:: WORK ITEM ::
Below are the records. State how many of their lines hold the word "down", and add nothing else.

:: MATERIAL TO PROCESS ::
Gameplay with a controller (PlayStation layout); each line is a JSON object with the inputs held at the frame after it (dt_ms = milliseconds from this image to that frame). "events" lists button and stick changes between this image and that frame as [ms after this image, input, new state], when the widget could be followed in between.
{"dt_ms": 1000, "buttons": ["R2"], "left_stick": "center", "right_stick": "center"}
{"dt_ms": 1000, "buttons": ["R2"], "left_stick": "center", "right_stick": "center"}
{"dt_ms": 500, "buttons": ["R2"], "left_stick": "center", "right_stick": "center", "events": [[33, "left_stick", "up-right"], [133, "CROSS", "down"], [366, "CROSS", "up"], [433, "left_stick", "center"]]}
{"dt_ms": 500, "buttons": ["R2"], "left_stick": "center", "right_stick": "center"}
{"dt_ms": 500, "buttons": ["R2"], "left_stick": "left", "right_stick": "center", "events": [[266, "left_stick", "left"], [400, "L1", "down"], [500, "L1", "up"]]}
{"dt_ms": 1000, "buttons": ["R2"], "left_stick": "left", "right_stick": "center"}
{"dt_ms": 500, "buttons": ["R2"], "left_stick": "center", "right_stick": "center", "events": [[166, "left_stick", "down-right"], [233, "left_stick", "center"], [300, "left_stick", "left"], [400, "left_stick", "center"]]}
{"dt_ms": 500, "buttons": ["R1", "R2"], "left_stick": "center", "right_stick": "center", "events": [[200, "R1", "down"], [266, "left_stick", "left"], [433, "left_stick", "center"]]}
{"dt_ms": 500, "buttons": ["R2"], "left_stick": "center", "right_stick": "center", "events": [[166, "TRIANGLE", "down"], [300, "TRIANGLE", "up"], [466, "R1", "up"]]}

:: SOLUTION TO THE EXERCISE ::
5